The other day Tomás from Barcelona told me a weird story. A couple of weeks before he’d walked down the Diagonal Avenue. At the corner with Tuset Street he bumped into a multitude of people who were staring up at the rooftop of an eight story modernist building. A man in his mid forties stood at the edge of the roof ready to jump – a suicide! After a while of increasing tension a business man in a dark blue striped suite next to Tomás frowned at his colleague and said: “Let’s go, that guy won’t jump!”
When the Fukushima nuclear plant was about to explode in Japan did you want it to happen or did you pray for a last minute rescue by Bruce Willis?
We are sensationalist people educated by sensationalist media. Sure, the Dr. Jekyll in us hoped that Fukushima could be saved. But there is also a Mr. Hyde in every one of us who wants that man to jump. Several important and quite unethical psychological experiments like the Stanford Prison Experiment have proven Robert Louis Stevenson right.
When you give public speeches be aware of Mr. Hyde. Imagine you give a speech about the value of perseverance in life. As a shining example you mention your friend Michael who had a tragic car accident once. Weeks and months in the hospital. Hope almost gone. Fighting, praying, enduring. And than you say one fatal sentence: “In the end everything went well; Michael recovered completely.”
That is the moment when the Mr. Hydes in your audience think, “Boring!”
Public speaking is psychology. You can please those Mr. Hydes by dropping that one sentence:
“Weeks and months in the hospital.

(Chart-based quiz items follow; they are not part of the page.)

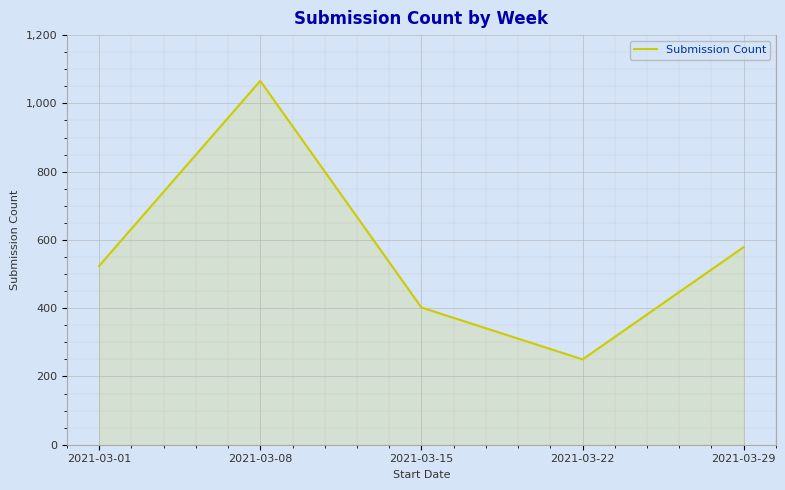

Where is the first local maximum?

2021-03-08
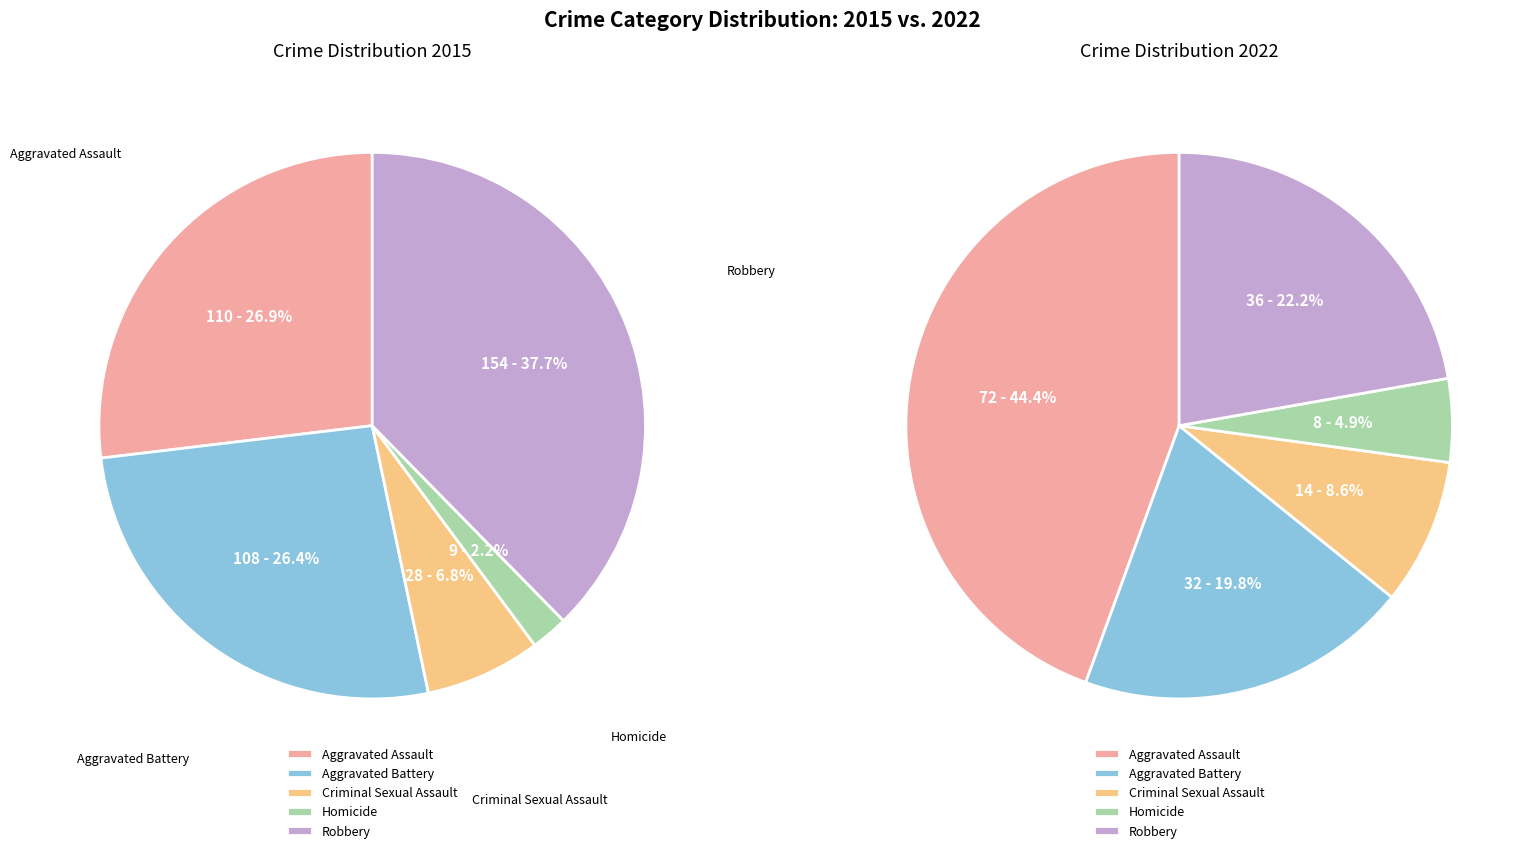

Is the sum of Criminal Sexual Assault and Aggravated Assault greater than half?

No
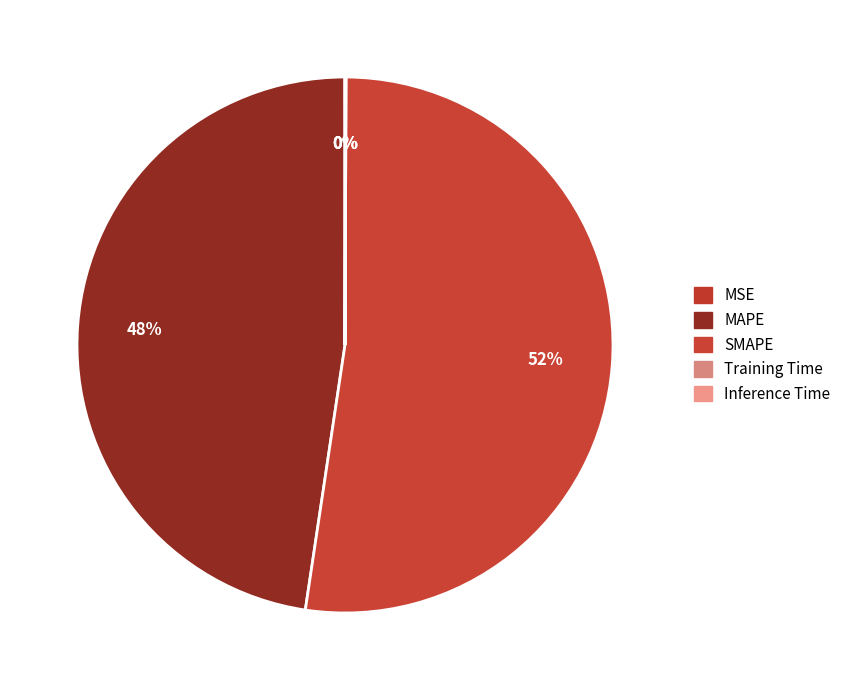

Is Inference Time the majority of the pie?

No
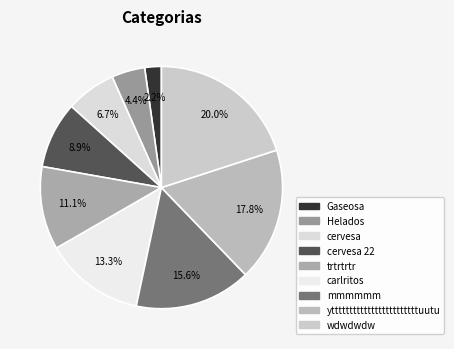

Is there a majority slice in this chart?

No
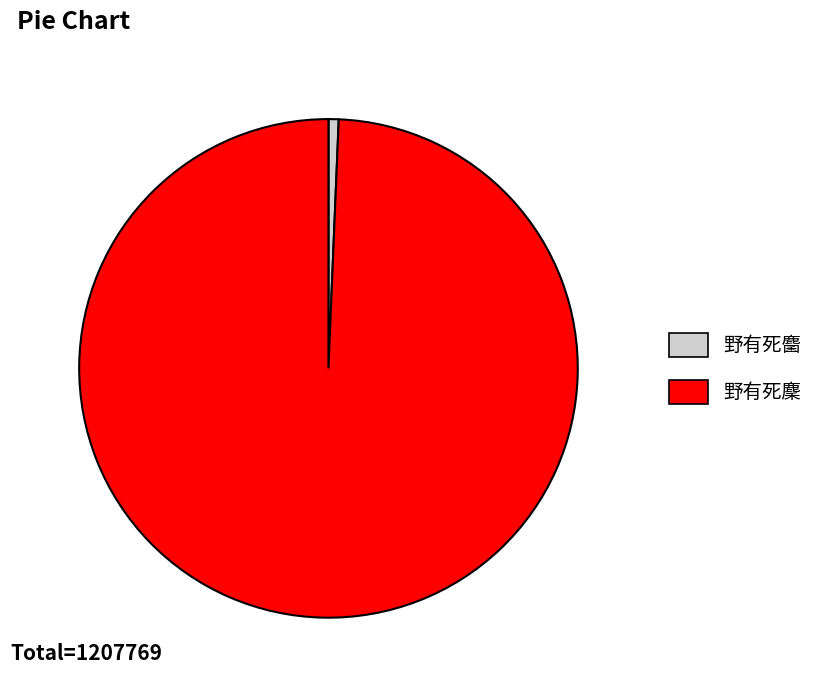

The 野有死麇 slice represents 89% of the pie. True or false?

False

Hope almost gone. Fighting, praying, enduring… Perseverance is a great value in life. My partner Rose sent me a Chinese proverb once which said that success came one step after failure. …”
As a public speaker you don’t have to say everything. It’s the other way around. Less is more – a golden rule. If you leave out that everything-went-well phrase, you juggle with the sensationalist imagination of those Mr. Hydes. Inevitably, they will like your speech more!
When Tomás told me that the man didn’t jump in the end I thought, “Bor…. ah, no, I mean how great is that!”